● STUDY MATERIAL:
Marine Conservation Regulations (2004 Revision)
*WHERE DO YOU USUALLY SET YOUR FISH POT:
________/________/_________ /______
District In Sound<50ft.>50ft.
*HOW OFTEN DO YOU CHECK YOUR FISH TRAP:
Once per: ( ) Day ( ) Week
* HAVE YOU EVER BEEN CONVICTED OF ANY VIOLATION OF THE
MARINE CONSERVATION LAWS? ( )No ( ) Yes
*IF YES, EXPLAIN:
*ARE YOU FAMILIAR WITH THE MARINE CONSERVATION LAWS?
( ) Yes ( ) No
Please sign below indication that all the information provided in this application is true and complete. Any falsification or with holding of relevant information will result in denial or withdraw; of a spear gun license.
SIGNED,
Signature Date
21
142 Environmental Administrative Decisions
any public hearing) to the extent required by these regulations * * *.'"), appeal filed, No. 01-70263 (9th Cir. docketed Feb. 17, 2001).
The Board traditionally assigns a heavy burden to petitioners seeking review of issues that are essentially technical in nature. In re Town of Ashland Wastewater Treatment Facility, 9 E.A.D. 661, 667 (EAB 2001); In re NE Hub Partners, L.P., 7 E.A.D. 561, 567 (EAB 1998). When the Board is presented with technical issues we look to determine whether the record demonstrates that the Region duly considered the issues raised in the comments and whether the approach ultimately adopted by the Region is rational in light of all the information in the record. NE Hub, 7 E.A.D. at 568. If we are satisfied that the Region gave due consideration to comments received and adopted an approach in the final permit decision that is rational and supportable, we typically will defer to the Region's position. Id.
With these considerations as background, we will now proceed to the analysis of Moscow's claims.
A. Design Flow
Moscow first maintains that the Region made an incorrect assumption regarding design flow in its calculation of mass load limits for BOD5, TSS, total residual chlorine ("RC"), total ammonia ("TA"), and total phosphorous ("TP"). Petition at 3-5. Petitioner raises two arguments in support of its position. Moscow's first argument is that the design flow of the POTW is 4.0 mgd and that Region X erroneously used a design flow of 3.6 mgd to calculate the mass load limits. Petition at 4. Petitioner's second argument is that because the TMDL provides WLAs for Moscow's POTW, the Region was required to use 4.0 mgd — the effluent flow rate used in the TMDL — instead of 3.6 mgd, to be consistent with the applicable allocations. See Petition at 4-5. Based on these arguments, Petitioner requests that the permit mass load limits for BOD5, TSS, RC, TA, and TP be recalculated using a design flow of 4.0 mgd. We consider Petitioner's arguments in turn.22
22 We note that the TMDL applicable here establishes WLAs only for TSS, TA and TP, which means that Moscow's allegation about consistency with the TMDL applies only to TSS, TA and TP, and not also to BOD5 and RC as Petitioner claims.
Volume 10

● EXERCISE PROMPT: Of all the entries above, repeat only the lines from the line that has "VIOLATION OF THE" to the line that has "any public hearing)", both lines included, exactly.

● EXERCISE RESULT:
* HAVE YOU EVER BEEN CONVICTED OF ANY VIOLATION OF THE
MARINE CONSERVATION LAWS? ( )No ( ) Yes
*IF YES, EXPLAIN:
*ARE YOU FAMILIAR WITH THE MARINE CONSERVATION LAWS?
( ) Yes ( ) No
Please sign below indication that all the information provided in this application is true and complete. Any falsification or with holding of relevant information will result in denial or withdraw; of a spear gun license.
SIGNED,
Signature Date
21
142 Environmental Administrative Decisions
any public hearing) to the extent required by these regulations * * *.'"), appeal filed, No. 01-70263 (9th Cir. docketed Feb. 17, 2001).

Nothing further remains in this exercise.